Question

A square of side $L$ meters lies in the $x - y$ plane in a region where the magnetic field is given by$\overline B = {B_0}(2\widehat i + 3\widehat i + 4\widehat k)T$, where ${B_0}$ is constant. The magnitude of flux passing through the square is:
A. $8{B_0}{L^2}Wb$
B. $12{B_0}{L^2}Wb$
C. $4{B_0}{L^2}Wb$
D. $\sqrt {4 \times 29} {B_0}Wb$

Answer 1

Hint:Here we are going to apply the concept of magnetic flux which is defined as the number of magnetic lines of forces crossing the per unit area of a closed surface.

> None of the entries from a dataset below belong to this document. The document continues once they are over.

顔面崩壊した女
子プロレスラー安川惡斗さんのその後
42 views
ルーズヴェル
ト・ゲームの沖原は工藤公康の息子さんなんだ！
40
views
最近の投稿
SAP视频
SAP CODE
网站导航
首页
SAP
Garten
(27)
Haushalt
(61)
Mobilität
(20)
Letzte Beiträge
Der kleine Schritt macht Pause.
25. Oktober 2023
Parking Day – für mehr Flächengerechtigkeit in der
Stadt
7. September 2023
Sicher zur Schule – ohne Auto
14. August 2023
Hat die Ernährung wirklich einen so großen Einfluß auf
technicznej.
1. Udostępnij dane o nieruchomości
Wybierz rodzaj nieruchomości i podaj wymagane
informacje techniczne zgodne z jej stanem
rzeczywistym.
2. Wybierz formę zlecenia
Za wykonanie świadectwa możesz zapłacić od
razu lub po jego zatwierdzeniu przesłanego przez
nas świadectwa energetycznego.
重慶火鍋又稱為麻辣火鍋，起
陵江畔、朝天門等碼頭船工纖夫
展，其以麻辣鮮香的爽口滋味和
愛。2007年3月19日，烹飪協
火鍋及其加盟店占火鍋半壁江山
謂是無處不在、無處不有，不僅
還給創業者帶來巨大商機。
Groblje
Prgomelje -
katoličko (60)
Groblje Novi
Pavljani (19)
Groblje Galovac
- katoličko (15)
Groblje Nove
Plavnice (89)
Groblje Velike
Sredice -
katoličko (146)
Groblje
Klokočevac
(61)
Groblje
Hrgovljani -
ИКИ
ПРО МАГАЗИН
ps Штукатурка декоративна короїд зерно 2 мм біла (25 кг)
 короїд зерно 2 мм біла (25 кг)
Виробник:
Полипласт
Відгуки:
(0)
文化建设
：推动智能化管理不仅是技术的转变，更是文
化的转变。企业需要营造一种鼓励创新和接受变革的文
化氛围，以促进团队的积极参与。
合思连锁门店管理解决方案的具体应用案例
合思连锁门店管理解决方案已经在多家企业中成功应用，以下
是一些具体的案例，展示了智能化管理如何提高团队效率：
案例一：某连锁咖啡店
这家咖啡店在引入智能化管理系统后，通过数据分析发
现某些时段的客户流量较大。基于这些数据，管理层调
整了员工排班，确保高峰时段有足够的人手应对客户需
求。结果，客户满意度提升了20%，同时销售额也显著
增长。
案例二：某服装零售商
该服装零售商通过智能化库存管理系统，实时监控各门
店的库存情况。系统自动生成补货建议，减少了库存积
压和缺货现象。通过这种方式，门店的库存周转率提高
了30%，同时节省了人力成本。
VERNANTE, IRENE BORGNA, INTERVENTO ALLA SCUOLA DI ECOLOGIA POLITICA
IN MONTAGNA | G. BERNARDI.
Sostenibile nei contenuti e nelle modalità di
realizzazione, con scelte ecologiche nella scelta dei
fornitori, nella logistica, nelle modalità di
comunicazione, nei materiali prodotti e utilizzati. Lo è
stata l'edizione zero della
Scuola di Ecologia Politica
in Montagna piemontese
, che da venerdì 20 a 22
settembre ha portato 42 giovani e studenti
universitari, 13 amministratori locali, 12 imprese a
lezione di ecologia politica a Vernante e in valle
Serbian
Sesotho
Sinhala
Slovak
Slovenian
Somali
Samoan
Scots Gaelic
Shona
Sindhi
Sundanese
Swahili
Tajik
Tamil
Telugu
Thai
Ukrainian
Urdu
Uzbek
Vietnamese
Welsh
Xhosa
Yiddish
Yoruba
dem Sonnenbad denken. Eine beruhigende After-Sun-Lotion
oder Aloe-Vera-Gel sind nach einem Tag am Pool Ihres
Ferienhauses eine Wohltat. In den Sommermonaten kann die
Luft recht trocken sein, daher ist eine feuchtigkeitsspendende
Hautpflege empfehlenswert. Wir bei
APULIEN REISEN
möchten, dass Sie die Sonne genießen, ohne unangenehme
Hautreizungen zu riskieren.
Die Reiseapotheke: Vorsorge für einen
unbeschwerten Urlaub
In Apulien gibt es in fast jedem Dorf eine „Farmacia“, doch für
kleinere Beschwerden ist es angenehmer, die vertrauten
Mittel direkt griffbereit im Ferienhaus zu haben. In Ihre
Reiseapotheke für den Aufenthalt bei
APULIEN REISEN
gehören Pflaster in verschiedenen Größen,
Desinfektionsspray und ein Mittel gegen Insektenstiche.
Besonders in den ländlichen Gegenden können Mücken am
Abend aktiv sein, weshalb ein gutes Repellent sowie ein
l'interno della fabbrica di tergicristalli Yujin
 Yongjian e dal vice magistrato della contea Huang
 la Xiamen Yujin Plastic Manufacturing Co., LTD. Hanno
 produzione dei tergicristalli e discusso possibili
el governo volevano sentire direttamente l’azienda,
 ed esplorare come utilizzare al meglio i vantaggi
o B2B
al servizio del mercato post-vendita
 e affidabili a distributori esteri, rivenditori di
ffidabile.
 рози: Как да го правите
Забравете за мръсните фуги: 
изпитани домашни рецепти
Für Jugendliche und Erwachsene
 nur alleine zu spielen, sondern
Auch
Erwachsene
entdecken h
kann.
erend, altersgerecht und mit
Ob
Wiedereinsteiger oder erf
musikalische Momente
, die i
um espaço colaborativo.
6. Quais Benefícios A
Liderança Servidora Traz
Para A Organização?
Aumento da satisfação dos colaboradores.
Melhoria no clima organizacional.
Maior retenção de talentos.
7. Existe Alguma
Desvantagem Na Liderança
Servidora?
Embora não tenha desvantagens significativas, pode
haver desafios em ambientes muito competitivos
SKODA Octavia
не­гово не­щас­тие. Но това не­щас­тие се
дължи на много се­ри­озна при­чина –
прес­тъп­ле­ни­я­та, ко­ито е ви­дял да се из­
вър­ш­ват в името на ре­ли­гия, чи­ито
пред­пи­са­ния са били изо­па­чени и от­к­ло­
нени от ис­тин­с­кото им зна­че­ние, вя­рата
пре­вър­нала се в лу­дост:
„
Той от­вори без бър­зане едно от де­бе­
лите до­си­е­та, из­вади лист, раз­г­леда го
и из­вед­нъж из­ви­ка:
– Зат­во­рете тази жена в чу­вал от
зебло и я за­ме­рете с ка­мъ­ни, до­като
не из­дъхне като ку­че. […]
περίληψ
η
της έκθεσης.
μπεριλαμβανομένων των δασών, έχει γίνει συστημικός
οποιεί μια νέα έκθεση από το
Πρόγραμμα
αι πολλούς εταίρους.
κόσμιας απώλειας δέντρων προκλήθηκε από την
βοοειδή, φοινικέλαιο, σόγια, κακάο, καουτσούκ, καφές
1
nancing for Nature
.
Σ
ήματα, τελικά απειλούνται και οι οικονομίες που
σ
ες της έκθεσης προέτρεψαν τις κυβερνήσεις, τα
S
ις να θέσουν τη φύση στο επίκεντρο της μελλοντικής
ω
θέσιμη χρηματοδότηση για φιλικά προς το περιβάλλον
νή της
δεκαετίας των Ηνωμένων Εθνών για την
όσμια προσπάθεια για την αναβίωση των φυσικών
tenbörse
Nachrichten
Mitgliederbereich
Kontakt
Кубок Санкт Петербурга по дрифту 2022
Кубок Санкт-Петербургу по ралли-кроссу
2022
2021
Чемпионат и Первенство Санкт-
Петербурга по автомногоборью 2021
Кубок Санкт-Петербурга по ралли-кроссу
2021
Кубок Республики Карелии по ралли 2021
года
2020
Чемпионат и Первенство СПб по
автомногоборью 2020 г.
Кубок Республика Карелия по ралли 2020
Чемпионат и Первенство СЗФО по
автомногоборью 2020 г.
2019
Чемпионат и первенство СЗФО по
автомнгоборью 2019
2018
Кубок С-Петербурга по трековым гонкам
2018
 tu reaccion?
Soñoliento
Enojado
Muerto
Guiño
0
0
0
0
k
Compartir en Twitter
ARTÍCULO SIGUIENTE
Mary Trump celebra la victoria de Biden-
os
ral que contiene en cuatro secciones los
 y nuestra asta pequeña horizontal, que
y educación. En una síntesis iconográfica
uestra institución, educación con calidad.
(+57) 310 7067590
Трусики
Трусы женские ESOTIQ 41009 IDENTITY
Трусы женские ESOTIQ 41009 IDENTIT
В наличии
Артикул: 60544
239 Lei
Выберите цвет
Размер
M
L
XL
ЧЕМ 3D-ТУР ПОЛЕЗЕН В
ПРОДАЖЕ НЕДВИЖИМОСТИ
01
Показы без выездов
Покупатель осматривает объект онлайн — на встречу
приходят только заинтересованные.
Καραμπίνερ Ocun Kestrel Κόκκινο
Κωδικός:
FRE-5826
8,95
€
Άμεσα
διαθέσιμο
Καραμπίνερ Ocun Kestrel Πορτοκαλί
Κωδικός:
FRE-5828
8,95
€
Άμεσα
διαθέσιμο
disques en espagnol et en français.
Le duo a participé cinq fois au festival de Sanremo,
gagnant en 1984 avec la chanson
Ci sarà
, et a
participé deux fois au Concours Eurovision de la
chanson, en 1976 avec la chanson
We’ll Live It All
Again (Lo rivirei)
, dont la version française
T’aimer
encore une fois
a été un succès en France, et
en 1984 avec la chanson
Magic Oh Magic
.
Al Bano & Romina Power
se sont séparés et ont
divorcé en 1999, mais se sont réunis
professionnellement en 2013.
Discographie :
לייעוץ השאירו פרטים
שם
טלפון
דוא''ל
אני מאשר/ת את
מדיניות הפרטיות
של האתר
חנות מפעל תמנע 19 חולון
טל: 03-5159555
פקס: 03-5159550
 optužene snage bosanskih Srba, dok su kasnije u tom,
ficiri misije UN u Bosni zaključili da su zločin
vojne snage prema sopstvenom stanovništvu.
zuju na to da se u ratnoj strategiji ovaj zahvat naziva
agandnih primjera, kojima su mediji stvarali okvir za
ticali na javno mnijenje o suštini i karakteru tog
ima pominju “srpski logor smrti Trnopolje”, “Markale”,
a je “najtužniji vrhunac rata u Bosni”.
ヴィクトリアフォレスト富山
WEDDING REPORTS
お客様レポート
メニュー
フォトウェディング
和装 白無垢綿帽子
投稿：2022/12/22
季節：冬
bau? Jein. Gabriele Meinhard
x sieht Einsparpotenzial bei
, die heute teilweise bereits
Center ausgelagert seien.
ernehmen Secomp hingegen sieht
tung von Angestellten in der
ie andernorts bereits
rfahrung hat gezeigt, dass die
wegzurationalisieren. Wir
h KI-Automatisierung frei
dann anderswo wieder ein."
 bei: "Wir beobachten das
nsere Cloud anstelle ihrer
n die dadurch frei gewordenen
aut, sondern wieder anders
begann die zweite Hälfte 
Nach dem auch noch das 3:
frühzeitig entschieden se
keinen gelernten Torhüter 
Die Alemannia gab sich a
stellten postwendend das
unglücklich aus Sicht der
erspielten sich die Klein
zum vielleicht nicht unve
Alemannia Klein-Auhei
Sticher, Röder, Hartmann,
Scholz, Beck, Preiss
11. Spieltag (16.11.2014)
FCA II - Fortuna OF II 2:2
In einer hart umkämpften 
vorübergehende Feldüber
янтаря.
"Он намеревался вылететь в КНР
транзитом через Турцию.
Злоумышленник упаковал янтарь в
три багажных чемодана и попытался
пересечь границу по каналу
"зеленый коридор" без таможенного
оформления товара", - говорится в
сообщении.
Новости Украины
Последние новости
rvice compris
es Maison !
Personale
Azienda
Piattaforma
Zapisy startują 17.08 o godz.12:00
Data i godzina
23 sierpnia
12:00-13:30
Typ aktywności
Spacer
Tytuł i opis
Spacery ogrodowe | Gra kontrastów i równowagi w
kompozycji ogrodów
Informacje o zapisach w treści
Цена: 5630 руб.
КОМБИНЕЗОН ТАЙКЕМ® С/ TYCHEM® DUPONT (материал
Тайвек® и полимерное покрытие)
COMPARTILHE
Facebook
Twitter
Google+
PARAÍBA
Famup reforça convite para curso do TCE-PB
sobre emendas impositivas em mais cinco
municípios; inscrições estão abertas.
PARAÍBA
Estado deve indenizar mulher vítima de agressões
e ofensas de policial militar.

Complete step by step answer:
The magnetic flux is defined as the total number of magnetic fields of lines entering into any surface which is placed perpendicular to the magnetic field. It is the product of the perpendicular area which it enters and the average magnetic field strength.
We know that the square has a side of $L$ meters which lies in the $x - y$ plane in a region. And the magnetic field is given by $\overline B = {B_0}(2\widehat i + 3\widehat i + 4\widehat k)T$, where ${B_0}$ is constant.
Area of vector$ = \overrightarrow A = {L^2}\widehat k$, which is perpendicular to $x - y$ plane.
Magnetic field vector, $\overrightarrow B = {B_0}(2\widehat i + 3\widehat i + 4\widehat k)T$
$\phi = \overrightarrow {B.} \overrightarrow A $
$\phi = {B_0}(2\widehat i + 3\widehat i + 4\widehat k)T.{L^2}\widehat k$
$\phi = {B_0}(2{L^2}\widehat i.\widehat k) + 3{L^2}\widehat j.\widehat k + 4{L^2}\widehat k.\widehat k$
$\because \widehat i.\widehat k = 0,$ $\widehat j.\widehat k = 0$ and $\widehat k.\widehat k = 1$
$\therefore \phi = {B_0}4{L^2}$
$\therefore \phi = 4{B_0}{L^2}T$
Therefore, from the above explanation, the correct option is (C) $4{B_0}{L^2}Wb$.

Note:We should take care of the solid section, that is whether it is a square or rectangle, or else there be a chance of getting a wrong answer. We would have used the same method for electric flux as well.